Crushing on Eleanor Friedberger With the Dorks in Brooklyn
Eleanor Friedberger

Eleanor Friedberger performs in Marfa, Texas, March 2012. Photo: Robert Kisby/Getty Images

Each week, Lizzy Goodman guides you through the dirty streets of rock and roll.

It’s said that some sort of Gladwellian 10,000-hour thing takes over at the ten-year mark and you finally become a real New Yorker. I’m always in favor of vaguely mystical theories that lend reason and structure to the disordered chaos of life, so I subscribe to this idea (and horoscopes and the “universe” telling me things). And lately, as I near my ten-year anniversary, I’ve noticed myself becoming extra New York-y in some subtle but important ways: I send my laundry out. I tell cab drivers which way to go. And after growing up in Costco country I’ve finally gotten comfortable buying those single rolls of toilet paper from my bodega. I even brazenly order small coffees because, you know what? If I want another one there will be a coffee shop wherever I am.

“‘My suitcase is literally just a stack of shorts and a stack of pants and fifteen pairs of underwear,’ Eleanor told me after the show, giant whiskey in hand.”

But last night, as I attempted to navigate my way from Park Slope to Gowanus, I was confronted with a troubling new concern: I am one of those New Yorkers who gets lost in Brooklyn. The plan was simple: attend my brother’s cute little Barbecue in Park Slope, then meet up with friends in Carroll Gardens, then head to the Bell House in Gowanus to see the paragon of Brooklyn cool, Eleanor Friedberger, play the first date of her next tour. The problems were immediate: crushingly crowded train, no idea which direction to walk after getting off the train, rain and no magically appearing umbrella salesman like we have in my home borough!
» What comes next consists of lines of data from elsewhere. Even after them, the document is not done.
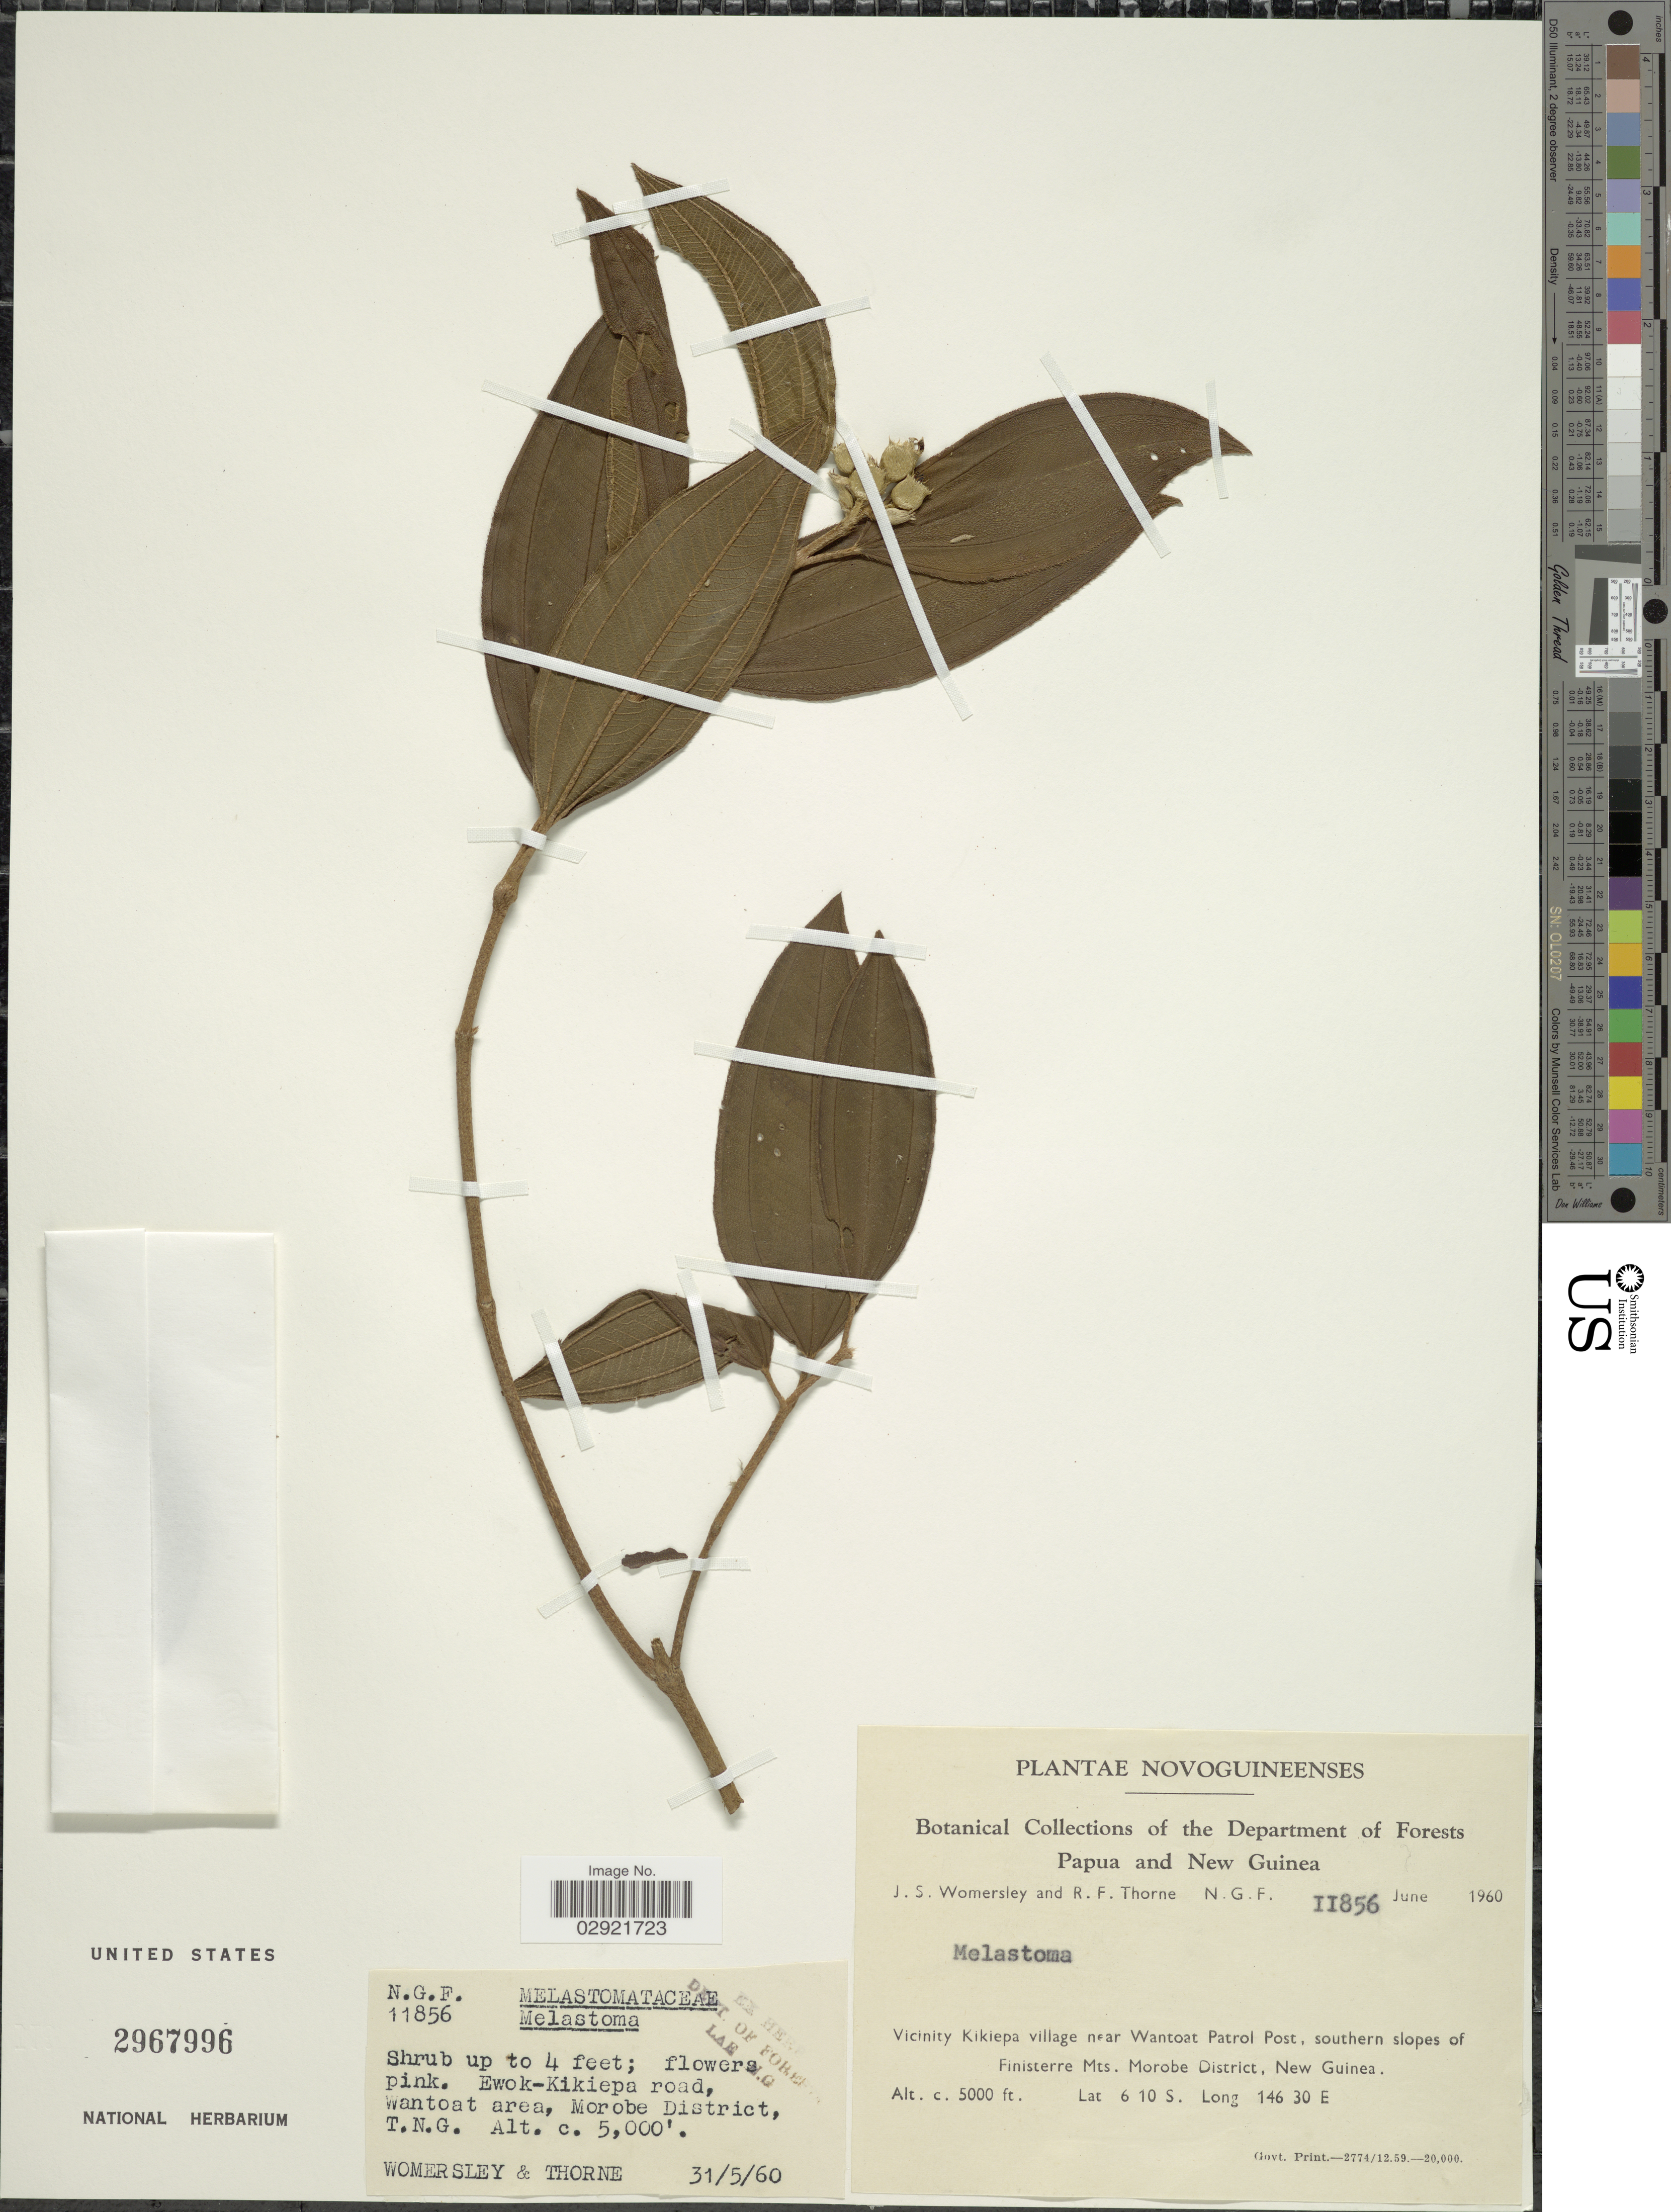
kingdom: Plantae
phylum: Tracheophyta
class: Magnoliopsida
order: Myrtales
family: Melastomataceae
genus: Melastoma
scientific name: Melastoma sp.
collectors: J. S. Womersley & R. Thorne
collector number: NGF11856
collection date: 1960-06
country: Papua New Guinea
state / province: Morobe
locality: Papua and New Guinea. Vicinity Kikiepa village near Wantoat Patrol Post, southern slopes of Finisterre Mts. Morobe District.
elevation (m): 1524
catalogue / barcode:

By the time I got to the BBQ I discovered they’d bought non-self-lighting charcoal and were already out of beer. So that’s how, about forty minutes after buying a Jordan almond truffle and cappuccino for the road at the Italian bakery around the corner from my apartment, I found myself in a fluorescently lit Key Foods in bright red lipstick and an A.P.C. trench asking the clerk for lighter fluid and Pabst.

Multiple beers and one car service ride later, things were looking up. The Bell House is everything good about Brooklyn — it’s a spacious, understated but beautifully appointed grown up rock club where they name perfectly mixed (and cheap!) drinks after indie rock songs. Eleanor took the stage right on time, wearing vintage skintight Levis, aged cowboy boots and a white silk cowboy blouse with fringe. No human on earth besides her could pull this outfit off, but it looked damn good with a guitar.

I’m a big fan, so you’d think I would have fit right in, but the reverence of the crowd shamed me. The cute dude in glasses, Baudelaire paperback in the pocket of his canvas sailor jacket (I’m not making this up) glared at me when I accidentally brushed up against him. The squat woman in terrible square-toed boots with a baby blue messenger bag turned all the way around and eye-sushed me like we were at the symphony when I whispered a comment about Eleanor’s cool haircut to my friend. And when I crept up to the side of the stage to take photos of the front-row lineup of rapt foxy dorks (plus one gooey eyed girl) a David Cassidy lookalike I walked passed on the way back seemed ready to tackle me for making off with footage of his kind in their natural habitat. I thought my girlfriends and I had the most intense crushes on Eleanor’s unassuming cool girl-next-door ethos but it turns out her core fanbase is insanely hot, uptight hipster boys, which of course makes her so much cooler.

“My suitcase is literally just a stack of shorts and a stack of pants and fifteen pairs of underwear,” Eleanor told me after the show, giant whiskey in hand. “I spent the morning ironing my shirts.” She had more to say about her packing habits but was pulled away to collect her cash from the evening’s show so I stood around catching up with the locals, including Dean Wareham and Britta Phillips of Dean and Britta. “Do you want a ride to the subway?” Dean asked as he and Britta headed to their car. Feeling overconfident in my new relationship with Brooklyn, I declined. Twenty minutes later, after the cab machine declined my bank card and I had to borrow twenty bucks from my local bodega dude to pay, I got a text from Chase’s fraud alert: “Did you purchase $41.59 at a grocery store or supermarket on 4/18/2012?” Even the bank thinks Brooklyn is shady.